Informant: Sasquatch! Ahhhhh, a good Northwest legend. Or maybe… Real? (Fakes a dramatic gasp, then laughs) You might not know this, but of the most recent in Bigfoot, which kinda really started in the 70s, a lot of the earlier sightings were up by Mount Baker. Particularly on the south fork of the Nooksack, which is a place where I used to go to all the time when I was in high school. It’s veeeeeery remote, and if you don’t know how to get there, you’d never – you’d have a thousand acres to yourself, and there’d be no one else around, and it got creepy at times. You know that feeling, how you feel like somebody’s watching you? Yeahhhh, I felt that a couple times out there.

Me: Were you ever specifically looking for Bigfoot, or did you just want to be alone?

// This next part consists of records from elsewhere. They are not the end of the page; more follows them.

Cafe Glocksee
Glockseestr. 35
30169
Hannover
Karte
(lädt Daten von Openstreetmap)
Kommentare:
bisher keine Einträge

Informant: Nah, I was just hanging out. Just something to do. But you’d be sitting there by the river and all of a sudden you’d be like “… Someone’s watching me.” And then you would leave. Yeah, it was creepy. And there was one time, after graduation, me and a bunch of friends went up camping, up in that general area, and we all got freaked out in the middle of the night, ‘cuz we all kinda woke up, and we actually got in the car and left in the middle of the night, ‘cuz we were too freaked out – you just have these feelings. So, never saw any footprints, but definitely felt a presence.

Me: Like… a ghost?

Informant: No. Bigfoot.

Me: It had to be Bigfoot?

Informant: Of course. It was definitely Bigfoot.

Background:
My informant is my father. He is in his mid-fifties, and grew up in a rural farm town in Washington State, where Bigfoot is a widely accepted legend. We have Bigfoot merchandise sold in almost every store, and are very proud that he’s from our area. I’ve never known the informant to be the type to believe things without evidence, but Bigfoot is the one he’s always accepted, despite never having any experiences seeing footprints or coming face to face with him or anything like that.

Thoughts:
I personally don’t know if I believe Bigfoot’s real, but I like him as a character. I’m proud that he’s from the Pacific Northwest, because I’m very proud of being from the Pacific Northwest. I’ve never had any interactions with him, or known anyone who’s had interactions with him. I have no reason to believe he’s real, but I also have no reason to believe he’s not real.